Atraumatic lumbar puncture needles after all these years, are we still missing the point?

Katherine Arendt, Bart M Demaerschalk, Dean Marko Wingerchuk, William Camann


Modern cutting needles, also called Quincke needles, have an obliquely sliced tip that cuts through the dura. The pencil-point or atraumatic needle was thought to penetrate and then separate the dural fibers, resulting in a less traumatic hole and subsequent less loss of CSF and a lower incidence of PDPH.

The rate of PDPH for diagnostic lumbar puncture in an ambulatory population with a 20- or 22-gauge cutting needle is estimated to be 36%. In comparison, the rate of PDPH with a 22-gauge atraumatic needle is estimated to be less than 2%. The superiority of the atraumatic needle has also been demonstrated in a randomized trial for myelography, with fewer postmyelogram headaches observed with an atraumatic needle compared with a cutting tip design.


The evidence that atraumatic spinal needles cause fewer PDPHs is so convincing that both the American Society of Anesthesiologists (ASA) and the American Academy of Neurology have published statements encouraging the replacement of cutting needles by atraumatic spinal needles.

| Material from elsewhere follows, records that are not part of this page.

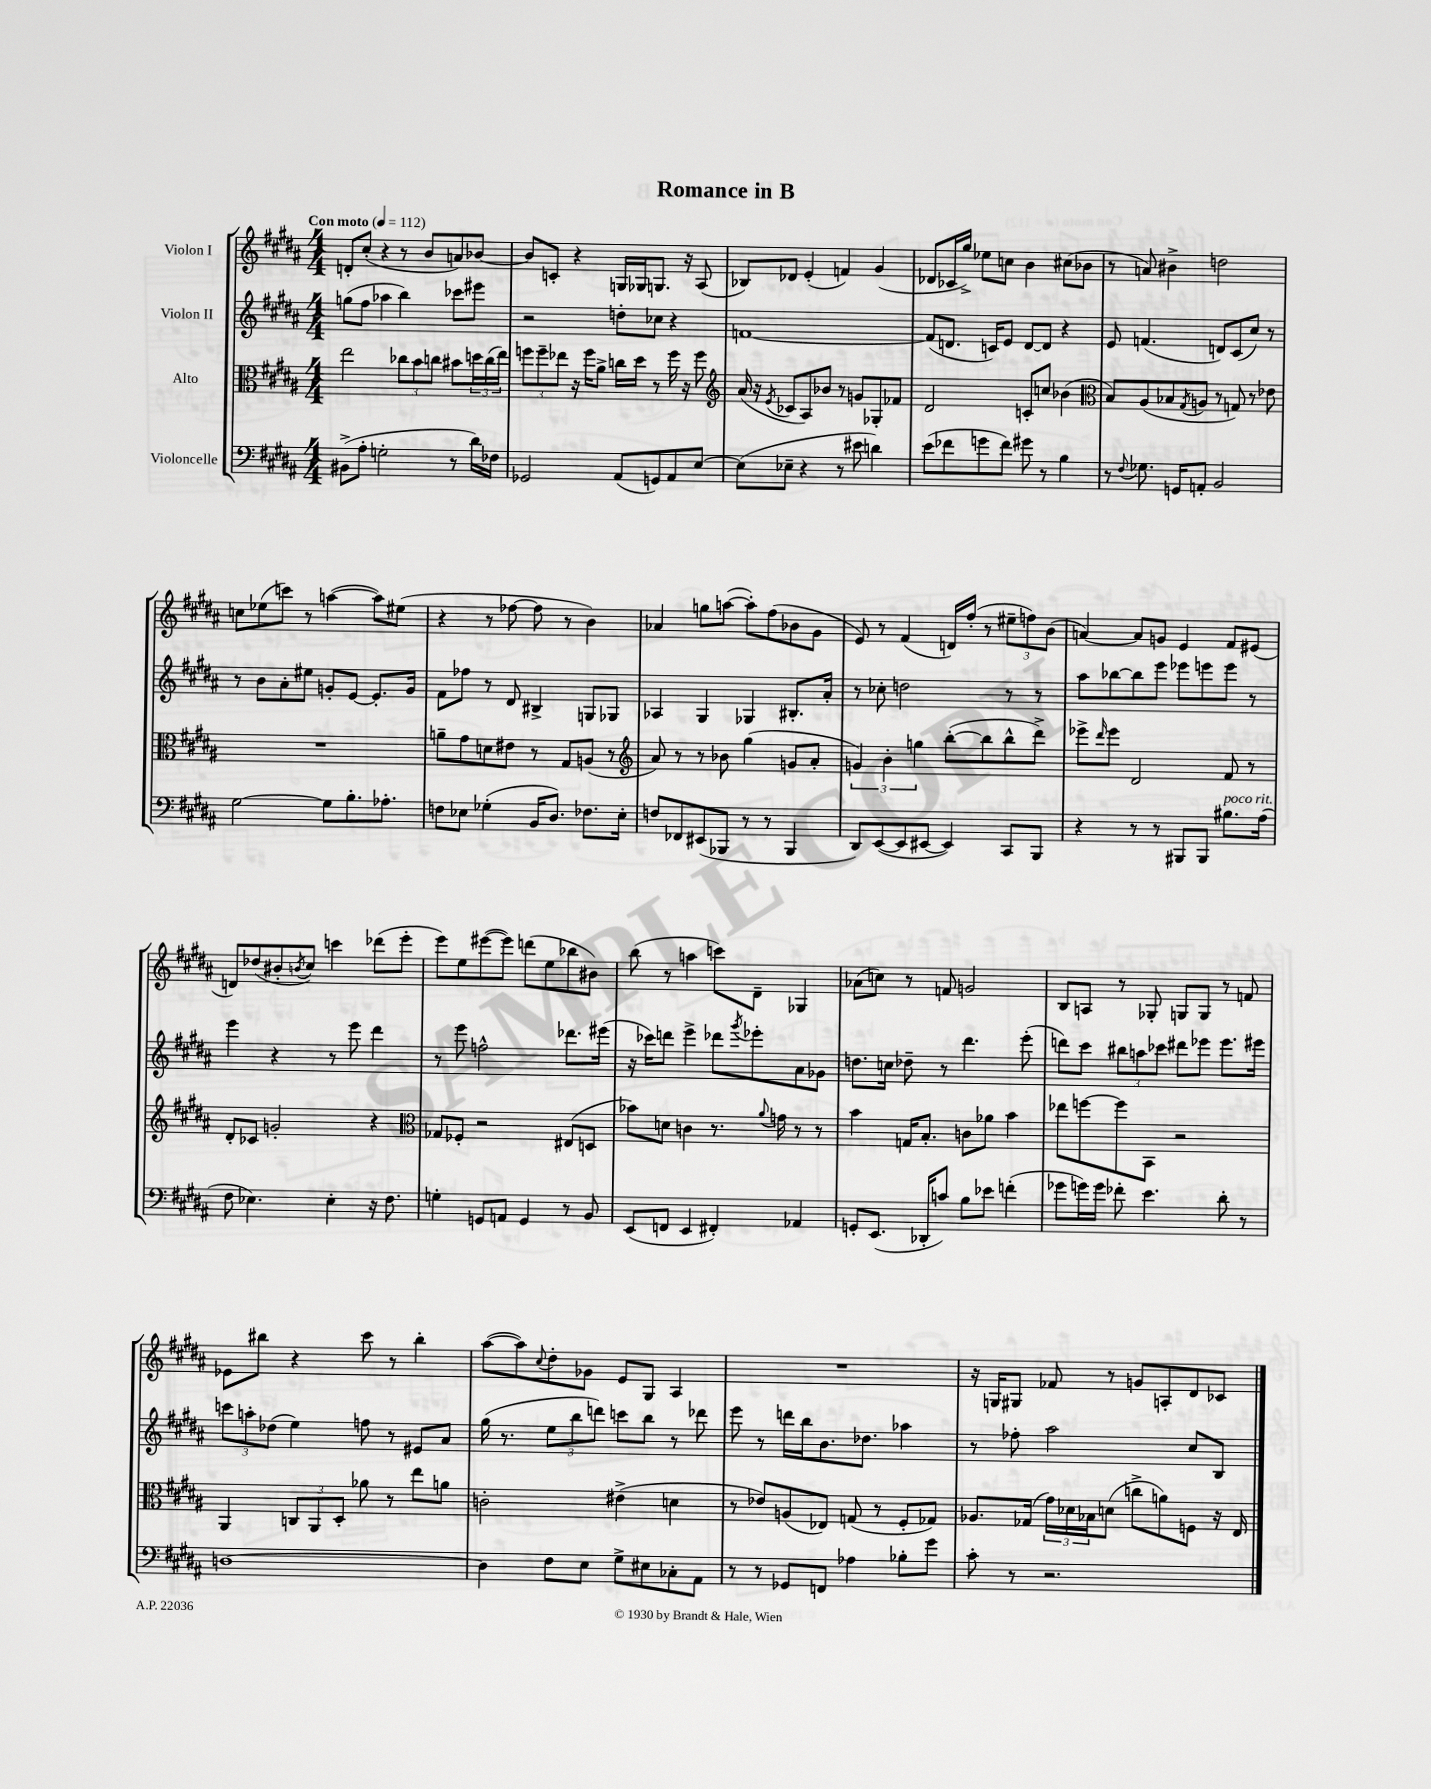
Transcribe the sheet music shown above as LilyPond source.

\header { title = "Romance in B" }
<<
\new StaffGroup <<
\new Staff = "s0" \with { instrumentName = "Violon I" } {
    \clef treble \key b \major \numericTimeSignature \time 4/4 \tempo "Con moto" 4 = 112
    d'8-. cis''8-.( r4 r8 b'8 a'8) bes'8~ |
    bes'8 c'8-. r4 g16 ges16 g8. r16 ais8( |
    bes8) des'8 e'4-.( f'4) gis'4( |
    des'8 ces'16 gis''16->) ees''8 c''8 b'4 cis''8( bes'8 |
    r8 a'8) bis'4-> d''2 |
    c''8 ees''8( c'''8) r8 a''4~( a''8) eis''8( |
    r4 r8 fes''8~ fes''8 r8 b'4) |
    aes'4 g''8 a''8~( a''8-.) fis''8( bes'8 gis'8 |
    e'8) r8 fis'4( d'16) fis''16-.( r8 \tuplet 3/2 { eis''8-- f''8) b'8( } |
    a'4~) a'8 g'8 e'4 fis'8 eis'8( |
    d'8) des''8( bis'8-. \acciaccatura { b'8 } cis''8) c'''4 des'''8( e'''8-. |
    e'''8) e''8 eis'''8~( eis'''8) d'''8( e''8 bes''8 bis'8) |
    b''8( r8 a''4 c'''8) dis'8-- ges4 |
    aes'8( c''8) r8 f'8 g'2 |
    b8 a8 r8 ges8-. g8 g8 r8 f'8 |
    ees'8 bis''8 r4 cis'''8 r8 bis''4-. |
    ais''8~( ais''8) \appoggiatura { cis''8 } dis''8-. ges'8 e'8 gis8 ais4 |
    R1 |
    r16 g16 gis8 fes'8 r8 g'8 a8-. dis'8 ces'8 \bar "|." |
}
\new Staff = "s1" \with { instrumentName = "Violon II" } {
    \clef treble \key b \major \numericTimeSignature \time 4/4
    g''8( fis''8 aes''4 b''4) ces'''8 eis'''8 |
    r2 d''8-. ces''8 r4 |
    f'1~ |
    f'8( d'8. c'16) e'8 d'8~ d'8 r4 |
    e'8 f'4.( d'8) cis'8( cis''8) r8 |
    r8 b'8 ais'8-. eis''8 g'8-. e'8~ e'8.-. g'16 |
    fis'8 fes''8 r8 dis'8 bis4-> g8 ges8 |
    aes4 gis4 ges4 bis8.-. ais'16-. |
    r8 ces''8-. d''2 r8 r8 |
    ais''8 bes''8~ bes''8 e'''8 ees'''8 e'''8 e'''8 r8 |
    e'''4 r4 r8 e'''8 dis'''4 |
    r8 e'''8 f''2-^ des'''8. eis'''16( |
    r16 ces'''16) d'''8 e'''4-> des'''8 \acciaccatura { gis'''8 } ees'''8-. ais'8 ges'8 |
    d''8. c''16 des''8-- r8 dis'''4. e'''8-.( |
    d'''8) cis'''8 \tuplet 3/2 { bis''8 a''8 ces'''8 } dis'''8 ees'''8 ees'''8. eis'''16 |
    \tuplet 3/2 { c'''8 a''8-. des''8( } e''4) f''8 r8 eis'8 ais'8 |
    gis''16( r8. \tuplet 3/2 { e''8 b''8 d'''8) } c'''8 b''8 r8 des'''8 |
    e'''8 r8 d'''16 b''16 b'8. des''8. aes''4 |
    r8 fes''8-. ais''2 cis''8 b8 \bar "|." |
}
\new Staff = "s2" \with { instrumentName = "Alto" } {
    \clef alto \key b \major \numericTimeSignature \time 4/4
    e''2 \tuplet 3/2 { ces''8 b'8 c''8 } bis'8 \tuplet 3/2 { d''16 c''16( e''16) } |
    \tuplet 3/2 { f''8 f''8-- ees''8 } r16 f''16 ais'8-> c''16 dis''16 r8 f''16 r16 f''8 |
    \clef treble ais'16( r16 \acciaccatura { e'8 } ces'8 ais8) bes'8 r8 g'8 ges8-. fes'8 |
    dis'2 c'8-. c''8 bes'4( |
    \clef alto b8) ais8( bes8 \acciaccatura { gis8 } a8 r8 g8) r8 ees'8 |
    R1 |
    a'8-- gis'8 d'8 eis'8 r8 gis8 a8( r8 |
    \clef treble ais'8) r8 r8 bes'8 gis''4( g'8 ais'8-. |
    \tuplet 3/2 { g'4) b'4-. g''4 } b''8~-.( b''8 b''8-^ dis'''8->) |
    ees'''8-> \grace { dis'''16 } ees'''8 dis'2 fis'8 r8 |
    dis'8-. ces'8 g'2-. r4 |
    \clef alto ges8 fes8-. r2 eis8( d8 |
    bes'8) d'8 c'4 r8. \appoggiatura { ais'8 } g'16 r8 r8 |
    b'4 g16 b8.-. c'8 aes'8 b'4 |
    ees''8 f''8~ f''8 b,8 r2 |
    ais,4 \tuplet 3/2 { c8 ais,8 dis8-. } aes'8 r8 e''8 a'8 |
    c'2-. eis'4->( d'4 |
    r8 ees'8) a8( ees8) g8( r8 fis8-. ges8) |
    aes8. ges16( \tuplet 3/2 { gis'16) des'16 bes16 } d'8( c''8-> a'8) f8 r16 e16 \bar "|." |
}
\new Staff = "s3" \with { instrumentName = "Violoncelle" } {
    \clef bass \key b \major \numericTimeSignature \time 4/4
    bis,8->( ais8-. g2-. r8 dis'16) fes16 |
    ges,2 ais,8( g,8) ais,8 e8~ |
    e8( ees8-- r4 r8 eis'8 d'4) |
    e'8( fes'8 g'8 fes'8) gis'8 r8 b4 |
    r8 \appoggiatura { fis8 } ges8. g,16 a,8-. b,2 |
    gis2~ gis8 b8.-. aes8.-. |
    f8 ees8 ges4-.( b,16 dis8.) fes8. ees16-. |
    f8 fes,8 eis,8( bes,,8 r8 r8 bes,,4 |
    dis,8) e,8~( e,8 eis,8~ eis,4) cis,8 b,,8 |
    r4 r8 r8 bis,,8 bis,,8 bis8.^\markup { \italic "poco rit." } ais16( |
    fis8 ees4.) ees4-. r16 fis8. |
    g4-. g,8 a,8 g,4 r8 b,8 |
    e,8( f,8 e,4 fis,4-.) aes,4 |
    g,8-. e,8.( des,16-. c'8) b8 ees'8 f'4-.( |
    ges'8 g'16) g'16 fes'8-. e'4. dis'8-. r8 |
    d1~ |
    d4 fis8 e8 gis8-> eis8 ces8-. ais,8 |
    r8 r8 ges,8 f,8 aes4 bes8-. gis'8 |
    cis'8-. r8 r2. \bar "|." |
}
>>
>>
\layout { \context { \Score \remove "Bar_number_engraver" } }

Expressed differently, this evidence reveals that for every 6 neurology patients that undergo a diagnostic dural puncture with an atraumatic needle instead of a standard needle, 1 patient will get a headache.

Further, studies looking specifically at neurology patients undergoing lumbar puncture have shown a decrease from 36% to ~3%.

The use of noncutting or pencil-point spinal needles should become the standard for performing diagnostic lumbar puncture.